Schechter has been at McKesson Corp. for over eight years, having spent the prior 23 at Morrison & Foerster LLP, where she was litigation chair. The in-house job has given her a more profound sense of satisfaction, connection and responsibility, she said.

"I think it's the different perspective or platform that you have when you are both a guardian of the company in terms of ensuring compliance of laws and ethics [and] you are the client yourself," she said. "You are the one who is trying to help drive value ... for your company, your shareholders and your employees [in a way] that I never felt quite as deeply as I did when I was just outside counsel."

Schechter is among 13 corporate counsel named Legends in Law by the Burton Awards this year. Sidley Austin LLP partners Sara Brody and Meena Datta nominated Schechter for the honor, citing her work as a board member for the Foundation for Opioid Response Efforts and the National Center for Youth Law.

That's not to mention her work at McKesson. For one, Schechter brought McKesson's law, compliance, corporate governance and public affairs functions together as an efficient, integrated group, and has more recently added brand, marketing and communications.

"She has also led a number of initiatives focusing on positive impact on McKesson and the broader communities in which McKesson operates, including an innovative advocacy program that empowers McKesson employee volunteers to meet with their local representatives and an initiative focused on national and local pro bono projects," Brody and Datta said in a written statement.

Brody is representing McKesson in a shareholder derivative suit stemming from drug price-fixing allegations. Schechter was slated to be honored in-person at the Burton Awards' June 2020 ceremony at the Library of Congress, but the event was canceled due to the coronavirus pandemic. The next ceremony is scheduled for June 14, 2021. Law360 is a sponsor of the Burton Awards.

Schechter joined McKesson after having represented the company as outside counsel. It took the previous general counsel two years to woo her away from her BigLaw job, she said.
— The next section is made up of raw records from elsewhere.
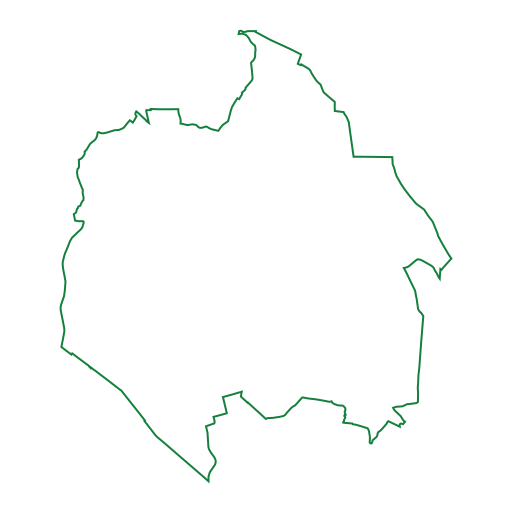 the district of Falticeni, Suceava, Romania
{"feature_id": "2599482B37140017056503", "entity_name": "Falticeni", "entity_type": "district", "adm_level": 2, "iso_a3": "ROU", "parent_name": "Romania", "parent_adm1": "Suceava", "projection": "orthographic", "projection_center": [26.308, 47.463], "detail": "fine", "context": "isolated", "style": "outline", "palette": "green", "viewbox_px": 512, "rotation_deg": 0, "n_neighbors": 0, "source": "geoboundaries", "source_scale": "gbopen_adm2", "svg_char_len": 5928}
<svg xmlns="http://www.w3.org/2000/svg" viewBox="0 0 512 512"><path d="M344.1,422.6L344.7,422.9L347.7,423.1L352.3,423.5L352.7,424.2L355.3,424.6L358.6,425.5L360.3,426.0L362.2,426.6L367.5,428.2L368.3,429.4L369.0,431.3L369.6,434.9L369.9,437.0L369.9,438.8L369.7,442.0L369.8,442.8L370.3,443.2L371.0,443.4L371.5,443.4L372.0,442.8L372.2,442.3L372.3,441.6L372.5,440.4L373.7,439.4L376.1,437.3L376.9,436.4L377.4,435.0L377.7,433.3L378.0,432.5L378.5,432.0L380.8,430.3L382.0,429.0L385.0,425.6L386.7,423.6L386.9,423.2L387.0,422.9L387.1,422.5L387.4,422.2L388.3,421.2L390.0,422.0L399.8,426.7L399.6,425.3L399.7,424.6L400.4,423.7L401.5,423.6L403.0,424.2L405.0,421.7L403.9,420.9L403.0,419.9L402.2,418.5L400.6,416.0L399.9,415.4L397.0,412.6L395.4,411.2L393.9,409.4L393.1,407.8L396.5,406.7L399.1,406.6L402.6,406.3L407.3,404.1L408.9,404.1L416.1,403.1L417.4,402.5L417.9,402.0L418.0,397.2L418.1,391.9L417.8,389.5L417.8,387.5L418.2,381.7L418.4,375.7L419.3,367.7L421.3,340.6L423.3,316.1L421.0,312.6L419.9,311.9L418.6,310.1L418.0,308.6L417.9,307.6L417.3,303.3L416.5,297.9L416.1,296.6L416.0,295.8L415.8,294.9L415.5,292.7L415.0,290.6L414.1,288.6L413.1,286.6L410.7,281.7L405.9,271.7L403.8,268.0L406.1,267.5L408.6,266.5L411.3,264.2L415.9,260.4L417.8,259.2L418.5,259.4L420.7,259.8L423.4,261.2L427.1,263.3L429.6,264.7L431.6,265.9L432.6,266.7L433.7,267.9L435.0,270.7L436.5,272.9L438.2,276.2L439.0,277.7L439.7,278.7L440.4,269.0L441.5,269.8L441.7,269.5L444.1,266.6L445.6,265.0L449.8,260.3L450.9,259.1L451.4,258.6L448.6,254.5L443.4,245.7L441.9,243.0L440.8,241.0L438.0,235.7L437.9,235.1L437.5,233.5L436.8,231.8L432.9,222.1L431.9,220.6L428.3,216.0L425.4,211.6L424.3,209.7L421.5,207.6L418.5,205.5L415.6,203.1L410.1,196.5L405.1,190.0L401.0,184.0L396.6,176.2L395.3,172.5L394.6,169.6L393.7,166.8L392.6,164.0L392.5,160.1L392.3,157.1L375.3,156.9L357.2,156.7L353.6,156.8L349.6,128.3L348.8,122.1L346.4,116.6L345.6,115.6L344.3,113.7L343.6,112.1L334.8,111.0L334.7,106.0L334.8,103.7L334.7,101.8L331.3,99.0L327.6,95.8L324.3,92.9L323.4,91.9L322.6,89.9L320.8,85.2L320.5,84.5L319.2,83.5L316.6,80.9L314.0,77.1L311.7,73.5L310.1,70.2L308.5,68.7L301.3,64.4L300.8,65.2L297.8,63.8L301.1,54.5L290.2,49.0L270.6,40.0L255.5,31.9L255.8,31.1L248.0,31.1L247.4,31.2L245.9,31.8L245.3,31.8L244.0,32.0L243.0,31.8L241.5,31.0L240.8,30.7L240.1,30.8L239.2,31.1L238.6,34.1L238.9,34.1L240.4,33.8L241.8,33.7L243.1,33.9L243.8,34.1L246.0,35.0L247.2,36.2L248.8,38.1L250.9,42.0L252.0,43.1L254.0,44.9L254.9,45.6L255.0,46.0L255.3,47.4L255.5,49.4L255.5,50.6L255.2,52.5L255.2,54.3L255.1,56.6L254.8,57.7L254.2,59.1L253.1,60.6L251.3,62.3L251.1,63.3L252.0,71.2L252.5,77.5L252.5,78.8L251.6,80.8L251.1,81.3L245.8,87.5L245.4,88.2L245.4,89.6L241.9,92.7L242.2,93.3L242.2,93.9L239.1,99.2L237.4,98.3L234.5,102.7L232.0,107.1L230.8,110.7L228.1,121.2L222.8,124.9L220.3,127.9L218.4,130.8L216.0,130.3L213.5,129.7L211.2,129.1L209.1,128.1L206.6,126.6L205.4,126.6L204.4,127.1L202.9,127.5L201.2,127.9L199.8,127.8L198.7,127.3L197.9,126.7L196.7,125.4L195.7,124.8L194.1,124.6L192.5,124.3L191.1,124.5L188.7,124.9L187.1,125.0L185.6,124.7L182.2,123.8L180.5,123.6L180.7,120.1L180.1,117.7L179.1,114.9L178.6,113.1L178.3,111.0L178.3,109.2L160.5,109.3L150.6,109.0L150.7,110.1L147.8,110.1L146.5,110.1L146.2,110.7L146.2,111.1L148.4,120.9L148.9,122.9L147.0,121.5L146.0,120.3L138.8,113.5L136.3,111.4L135.6,112.6L135.3,113.9L135.6,115.0L136.6,116.2L134.1,120.6L132.8,122.6L129.9,120.3L128.1,122.3L126.8,123.9L124.1,127.3L123.7,127.7L122.4,128.5L119.8,129.6L118.5,130.0L117.3,130.1L116.0,130.1L114.4,130.3L105.7,132.9L102.9,133.3L102.0,133.3L100.7,133.0L99.3,132.5L98.7,132.1L98.2,132.2L97.6,132.6L97.4,134.3L97.0,136.2L96.0,138.5L94.9,139.9L93.3,141.2L91.2,142.9L90.5,143.5L89.8,144.3L86.7,149.5L85.3,151.1L84.6,151.7L84.6,152.4L84.8,153.0L84.4,154.4L83.5,156.0L82.2,157.7L81.2,158.5L80.5,159.0L79.8,159.3L78.9,159.7L79.0,166.7L78.7,167.9L77.7,168.7L77.4,169.8L77.0,172.7L77.5,175.8L77.9,177.7L78.6,179.2L79.9,182.8L80.1,183.4L80.8,185.0L81.9,187.9L82.7,189.5L82.8,189.9L82.7,192.4L82.7,193.6L83.0,194.9L83.5,197.1L83.6,197.9L83.5,199.1L83.3,200.3L82.7,200.9L81.9,202.0L81.0,203.8L80.3,205.7L80.1,205.9L79.4,206.2L78.7,206.4L78.3,206.7L78.0,207.1L77.8,208.2L77.1,208.9L76.6,210.4L76.3,211.9L75.4,213.1L73.8,214.2L75.1,220.6L78.7,221.2L83.2,221.2L83.7,222.2L83.6,222.9L82.8,225.7L82.3,227.4L81.5,228.5L80.2,230.0L77.0,232.9L71.9,237.9L70.9,239.7L70.1,240.9L67.9,246.6L65.2,252.9L64.1,256.3L62.7,262.4L62.7,265.3L63.3,269.9L64.4,275.4L65.5,281.5L64.8,290.9L64.0,296.2L63.0,299.2L61.3,304.1L60.6,307.2L60.7,310.2L62.7,320.3L64.2,328.2L64.4,330.8L63.6,335.6L61.4,347.0L63.4,348.5L66.1,350.6L71.4,354.6L72.2,353.4L80.7,359.8L85.4,363.3L88.1,365.2L88.8,365.7L88.8,366.2L90.6,368.0L90.8,367.4L92.7,368.9L97.1,372.1L99.0,373.6L102.6,376.3L107.6,380.1L112.9,384.2L120.4,390.0L121.0,390.2L124.2,394.2L130.8,402.6L139.4,413.4L141.2,415.7L145.0,420.6L144.5,421.1L148.1,425.7L154.8,434.4L156.7,436.6L164.1,442.8L176.7,453.7L204.5,477.7L208.5,481.3L208.5,476.7L209.8,472.3L215.1,464.5L215.7,462.3L215.6,460.2L214.5,457.5L210.5,452.0L209.0,449.2L208.4,446.9L207.9,438.8L207.5,432.6L206.0,426.3L214.3,423.4L214.6,422.3L214.5,420.6L213.5,416.9L226.1,413.5L226.8,413.1L223.2,398.1L222.9,397.1L230.1,395.1L236.0,393.4L241.4,391.8L241.7,391.7L240.9,396.6L247.8,402.9L248.0,402.6L249.7,404.2L257.0,410.8L265.9,419.0L266.7,418.5L267.6,418.1L272.6,417.9L279.4,416.9L283.4,416.0L285.2,414.9L286.0,413.9L286.7,412.9L290.7,408.5L292.6,406.8L294.0,406.0L295.2,405.3L298.7,401.4L302.2,397.5L302.6,397.4L308.4,398.5L314.8,399.2L318.1,399.7L325.5,401.0L328.6,401.7L329.6,401.8L330.8,401.6L331.5,401.3L332.2,402.7L334.0,403.9L337.5,405.2L339.9,405.5L342.0,405.5L342.8,405.7L343.9,406.5L345.1,407.9L345.5,409.8L344.7,411.8L344.9,413.1L345.7,414.6L345.7,414.9L345.5,415.1L344.6,415.0L344.3,415.7L344.4,416.3L345.1,416.9L345.3,417.4L345.0,418.1L344.5,419.1L344.2,419.6L344.1,420.1L344.0,420.9L343.2,422.0L343.3,422.7L344.1,422.6Z" fill="none" stroke="#15803d" stroke-width="2"/></svg>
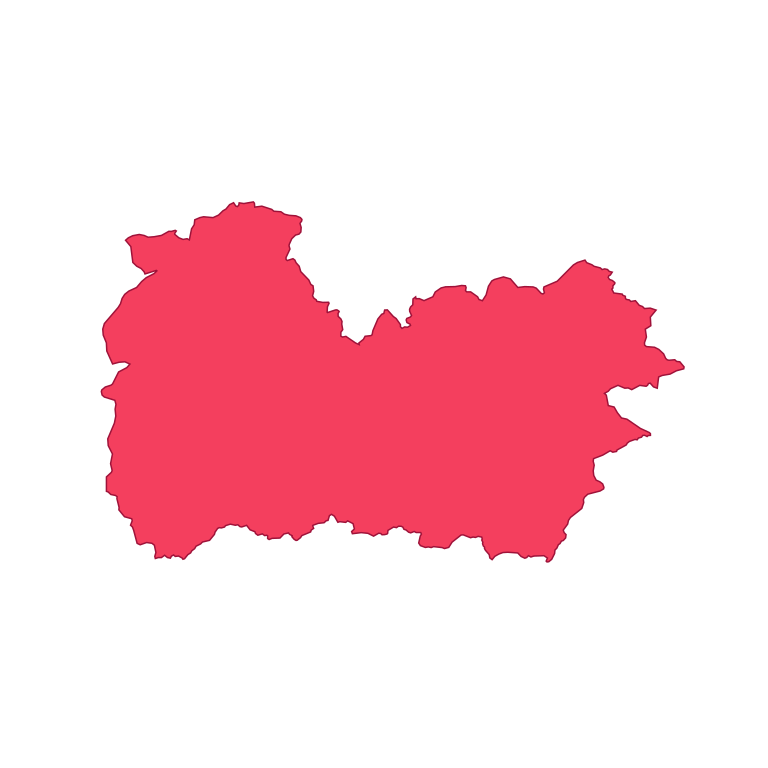 outline of Mogovolas, Nampula, Mozambique, rotated 346°
{"feature_id": "85939544B32350532447413", "entity_name": "Mogovolas", "entity_type": "district", "adm_level": 2, "iso_a3": "MOZ", "parent_name": "Mozambique", "parent_adm1": "Nampula", "projection": "mercator", "projection_center": [39.302, -15.724], "detail": "fine", "context": "isolated", "style": "filled", "palette": "rose", "viewbox_px": 768, "rotation_deg": 346, "n_neighbors": 0, "source": "geoboundaries", "source_scale": "gbopen_adm2", "svg_char_len": 6159}
<svg xmlns="http://www.w3.org/2000/svg" viewBox="0 0 768 768"><g transform="rotate(346 384 384)"><path d="M665.9,378.1L660.7,374.8L655.0,373.8L653.6,371.4L650.7,369.4L648.1,364.0L643.4,363.6L642.4,361.8L639.5,360.5L639.0,359.0L639.4,357.3L637.2,355.7L636.9,354.4L629.0,351.3L628.0,347.1L629.3,346.3L629.9,344.1L632.2,342.5L632.5,341.4L630.6,338.8L628.1,337.1L627.3,334.8L628.3,333.4L630.0,333.0L632.5,330.7L629.8,329.2L628.6,327.0L626.0,325.7L623.3,325.7L622.0,323.7L616.3,320.6L614.6,318.6L610.0,315.3L609.0,312.4L601.1,312.9L596.6,314.3L576.9,326.2L562.7,328.5L561.7,330.5L561.7,334.3L560.0,335.1L558.4,334.1L554.9,327.8L552.2,325.9L544.2,323.6L537.2,322.7L532.1,312.6L525.8,309.0L516.4,309.3L513.5,310.1L509.0,314.4L504.6,322.3L499.6,327.0L496.6,325.0L495.9,322.0L490.4,315.6L486.5,314.6L485.7,313.1L487.0,310.3L486.8,308.4L483.2,307.2L476.6,306.7L467.2,304.6L462.6,304.6L456.0,307.1L452.5,311.2L443.0,312.8L438.9,309.7L435.7,309.0L435.8,307.1L432.7,308.5L431.1,314.1L428.4,315.7L426.9,317.7L426.5,319.7L427.3,324.2L425.8,325.4L422.0,325.9L421.0,327.2L421.1,329.9L423.8,332.3L423.9,333.6L420.6,334.6L417.8,333.6L414.9,334.4L413.8,332.4L414.3,330.3L411.6,323.4L409.4,320.8L405.2,312.9L402.5,312.4L400.9,315.5L398.6,315.8L393.8,319.4L386.1,329.6L384.4,333.3L383.1,333.9L377.2,333.1L374.8,335.7L369.6,338.1L369.5,339.8L366.3,337.3L358.6,328.6L355.1,328.4L353.7,327.1L354.7,323.3L357.1,321.3L357.5,315.6L358.4,313.2L357.9,310.4L355.9,307.3L356.5,304.4L358.0,302.9L357.7,302.1L356.3,300.7L354.8,300.4L346.5,301.0L346.2,300.5L347.8,295.4L350.2,292.4L350.0,291.3L344.3,290.0L338.8,287.5L338.6,285.9L336.8,283.9L336.0,281.2L338.2,277.1L338.9,271.6L337.1,269.7L336.2,264.9L330.4,254.8L330.2,249.2L328.0,245.0L327.5,242.2L326.0,240.4L320.0,240.8L319.1,239.5L319.5,237.6L325.4,230.3L325.3,226.9L325.9,225.5L329.7,220.7L334.2,218.1L337.8,218.0L340.1,216.4L341.5,212.0L341.3,207.8L343.6,205.9L344.2,204.4L343.1,202.3L339.2,199.5L332.8,197.4L328.5,195.2L325.6,191.9L318.9,189.7L317.3,187.4L308.5,181.9L301.4,181.1L302.0,177.2L301.3,175.7L291.7,175.0L287.3,173.2L286.3,175.4L284.6,176.4L283.2,175.4L281.9,171.7L277.6,172.6L273.0,176.0L269.6,177.0L264.3,180.1L258.4,181.2L249.4,178.1L245.7,178.0L240.1,178.9L238.4,183.5L234.8,186.9L230.0,197.1L228.1,195.4L224.0,195.1L220.3,192.5L217.2,188.2L217.4,187.2L219.5,185.3L218.6,184.4L214.7,184.5L212.2,183.8L204.0,186.0L196.6,185.5L190.6,184.5L187.3,181.9L182.7,179.7L176.1,179.3L171.3,180.3L168.0,182.0L171.6,189.4L169.7,205.3L172.6,209.9L176.3,213.2L178.4,217.1L178.7,219.4L190.6,218.7L191.0,219.3L187.5,221.3L179.0,223.3L173.6,226.0L167.3,230.5L158.9,232.1L154.1,234.3L150.6,237.6L147.7,242.4L144.6,245.4L127.3,257.7L124.4,262.7L123.4,268.6L124.6,276.9L123.0,284.9L125.5,298.9L132.3,298.8L138.0,299.8L142.3,303.2L138.4,305.9L129.4,308.1L120.6,318.3L118.8,319.1L112.8,319.5L108.7,321.5L107.9,323.0L107.8,326.5L109.5,329.0L118.9,334.7L119.0,338.9L117.0,343.4L116.0,350.2L112.9,356.8L102.7,370.4L101.5,377.1L103.6,386.2L99.4,395.2L99.3,402.1L98.2,403.7L92.2,407.0L88.7,421.0L90.3,422.1L92.2,425.1L96.5,427.2L97.8,428.7L97.1,430.7L97.1,439.6L96.3,442.0L100.1,450.0L106.6,453.7L106.6,455.8L103.9,459.7L105.3,461.8L105.7,465.4L105.9,478.9L108.5,481.0L115.3,480.4L120.3,482.4L122.2,484.9L121.9,492.3L119.9,495.8L119.9,498.0L123.0,497.8L126.0,498.6L129.7,497.1L131.9,500.0L134.6,501.3L136.1,499.6L138.5,499.0L139.7,500.8L143.0,501.2L146.0,504.0L146.5,505.4L148.2,505.3L152.4,502.1L155.5,501.1L157.2,499.3L160.4,498.0L162.4,495.9L167.4,494.8L169.6,493.4L176.9,493.5L183.1,488.9L184.2,486.9L187.6,483.9L189.3,483.5L191.4,484.3L194.7,484.2L195.9,483.1L201.0,482.8L205.6,485.1L208.1,485.2L209.8,487.6L211.4,488.3L216.5,487.9L218.8,493.1L223.0,496.1L223.2,498.0L225.0,500.2L229.7,500.0L231.5,502.2L233.7,502.4L234.4,503.2L233.7,505.8L234.9,507.1L238.1,506.7L245.8,508.3L250.6,505.3L255.3,505.4L256.0,507.0L258.2,509.0L257.7,509.9L259.2,512.9L260.8,514.5L262.0,514.6L265.8,512.9L267.6,511.2L277.0,509.8L278.1,508.1L280.8,507.1L280.5,504.3L280.9,503.9L286.5,503.3L292.3,504.1L294.9,502.7L296.7,502.8L299.2,498.5L301.6,497.8L303.9,500.3L305.8,507.0L307.8,506.9L313.4,509.0L315.6,508.0L320.2,512.0L320.2,517.5L316.9,519.3L317.1,521.6L325.9,522.7L332.3,525.0L337.1,529.1L342.8,527.5L344.7,528.3L345.6,529.8L348.2,530.3L350.6,530.3L351.4,529.8L352.4,527.0L358.7,525.1L361.4,526.4L363.6,525.5L366.3,526.2L367.7,527.5L368.2,529.8L370.1,531.0L372.0,533.7L373.9,534.9L377.6,534.4L379.3,535.9L383.7,537.0L384.0,538.7L382.4,540.3L379.2,546.7L380.2,549.6L384.6,552.6L387.6,552.8L390.2,554.1L392.8,553.8L400.9,556.8L402.9,558.3L407.3,558.2L411.8,553.9L422.2,549.2L424.3,549.5L430.8,554.1L433.4,554.0L435.6,555.0L438.5,554.6L441.8,556.2L441.8,558.3L441.1,559.0L441.6,561.4L441.0,562.8L441.2,565.2L442.1,566.6L441.7,568.0L442.2,569.9L444.8,575.0L444.6,578.4L446.4,580.6L449.9,578.0L454.2,576.8L458.6,576.3L463.4,577.2L472.9,580.3L475.3,584.5L478.5,587.1L480.5,586.9L482.6,585.5L484.7,587.4L487.8,587.2L497.7,589.3L500.5,592.4L498.5,595.1L499.1,596.1L500.9,596.3L504.3,594.7L508.5,589.8L509.7,586.5L512.0,585.1L514.3,582.1L516.2,581.4L518.1,579.4L520.1,579.2L523.0,577.3L524.2,574.2L522.8,571.7L522.6,569.1L528.3,564.4L530.0,561.0L532.6,558.6L545.8,552.6L549.1,547.4L549.5,544.4L551.1,542.4L555.1,540.2L567.8,540.1L571.7,538.9L572.4,537.5L572.0,533.9L569.8,531.1L566.6,528.6L565.4,523.5L566.0,518.9L568.3,513.6L568.3,509.6L569.3,507.1L579.1,505.9L587.3,503.5L589.5,505.5L593.3,505.7L594.2,504.4L604.4,501.7L605.6,500.3L608.2,499.1L614.1,498.5L616.2,499.4L617.7,498.0L621.0,497.9L622.6,496.5L624.5,496.8L626.6,498.6L627.9,497.9L630.1,498.3L630.5,496.6L629.7,495.3L622.0,489.1L611.2,476.9L606.2,474.4L603.5,468.3L601.7,462.0L596.4,459.2L597.0,448.6L595.6,446.4L599.8,445.3L602.6,443.4L610.7,441.9L616.6,446.3L620.0,446.9L623.0,449.4L631.8,447.2L637.8,449.6L639.4,449.0L640.7,447.5L642.5,447.6L644.8,452.0L648.1,454.2L652.2,443.6L656.1,443.0L664.0,443.6L671.0,441.9L678.5,441.8L679.3,440.0L676.4,434.0L673.4,432.9L672.0,430.8L666.2,429.9L664.6,429.0L663.5,427.3L662.6,422.4L659.0,416.9L655.4,413.8L647.7,411.2L646.3,409.4L646.7,407.0L650.0,401.9L650.8,394.0L657.0,392.0L658.6,383.5L665.9,378.1Z" fill="#f43f5e" stroke="#9f1239" stroke-width="1.5"/></g></svg>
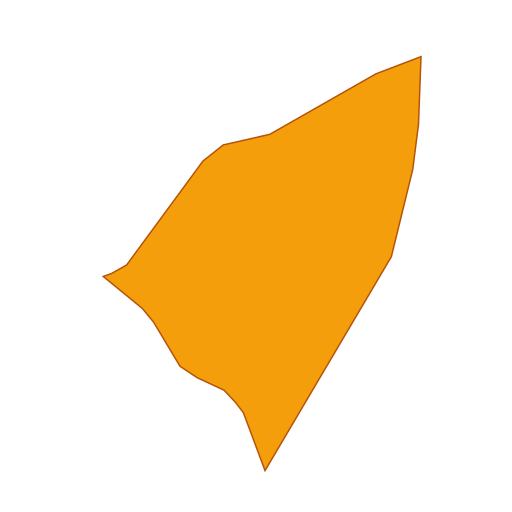 Bissau, Natural Earth projection, rotated 185°
{"feature_id": "GNB-769", "entity_name": "Bissau", "entity_type": "Autonomous Sector", "adm_level": 1, "iso_a3": "GNB", "parent_name": "Guinea-Bissau", "parent_adm1": "", "projection": "natural_earth1", "projection_center": [-15.605, 11.885], "detail": "fine", "context": "isolated", "style": "filled", "palette": "amber", "viewbox_px": 512, "rotation_deg": 185, "n_neighbors": 0, "source": "natural_earth", "source_scale": "10m", "svg_char_len": 409}
<svg xmlns="http://www.w3.org/2000/svg" viewBox="0 0 512 512"><g transform="rotate(185 256 256)"><path d="M406.4,222.3L398.2,226.1L384.1,235.8L317.1,346.0L298.3,363.8L252.9,378.4L152.3,448.0L109.0,469.0L105.6,401.2L107.4,355.9L121.1,267.1L228.3,43.0L254.9,98.8L263.6,108.3L276.1,119.5L303.9,129.6L322.1,139.5L352.1,181.0L364.6,193.8L406.4,222.3Z" fill="#f59e0b" stroke="#b45309" stroke-width="1.5"/></g></svg>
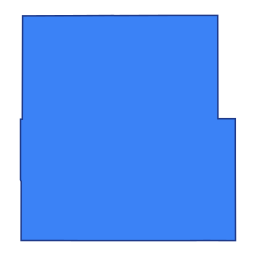 the district of Eddy, New Mexico, United States of America
{"feature_id": "52423323B75257919011753", "entity_name": "Eddy", "entity_type": "district", "adm_level": 2, "iso_a3": "USA", "parent_name": "United States of America", "parent_adm1": "New Mexico", "projection": "natural_earth1", "projection_center": [-104.354, 32.483], "detail": "fine", "context": "isolated", "style": "filled", "palette": "blue", "viewbox_px": 256, "rotation_deg": 0, "n_neighbors": 0, "source": "geoboundaries", "source_scale": "gbopen_adm2", "svg_char_len": 414}
<svg xmlns="http://www.w3.org/2000/svg" viewBox="0 0 256 256"><path d="M20.5,119.2L20.5,127.6L20.5,179.9L21.2,181.5L21.1,240.5L60.0,240.5L60.5,240.5L81.3,240.6L119.8,240.6L178.0,240.6L186.5,240.6L206.4,240.5L230.7,240.6L235.5,240.6L235.3,158.3L235.3,118.7L217.9,118.7L217.7,15.4L172.8,15.4L114.4,15.6L113.6,15.5L77.8,15.7L22.6,15.9L22.3,119.2L20.5,119.2Z" fill="#3b82f6" stroke="#1e3a8a" stroke-width="1.5"/></svg>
"After 23 years, I really loved what I did and I had a great combination of health care cases and large impact cases in government investigations, constant challenges, as well as having had the opportunity at Morrison & Foerster to do significant impact litigation on a pro bono basis, so it was hard for me to think about making the transition," she said.

But after taking the reins of McKesson's legal team, Schechter was able to find similar fulfillment by establishing a pro bono and volunteer program there, which has provided pro bono legal aid for people seeking relief under the Deferred Action for Childhood Arrivals program, provided help to nonprofits, and taken part in other, nonlawyering volunteer efforts.

Schechter also helped to establish the Foundation for Opioid Response Efforts, which was seeded with $100 million from McKesson to provide grants to programs and agencies nationwide seeking to advance solutions to the opioid crisis. She said her involvement with that makes her feel like she's a part of the solution to the opioid crisis, which is a relief from dealing with the litigation and fallout stemming from past allegations.

"The tough issues that everyone has been facing in terms of how to best ... address the crisis, the most important takeaway for me is [that] being general counsel and being at a company like McKesson was a great opportunity to take a challenge and turn it into an opportunity to make a difference," she said.

Additionally, during the COVID-19 crisis, she and others in the company have been drawing on internal expertise and partnerships to overcome the logistical challenges of getting equipment into the hands of health care providers.

"That, in and of itself, was incredibly challenging but enormously rewarding — to make sure you were actually making a difference on the front line," she said. "I don't know if I ever felt I had an experience like that in private practice."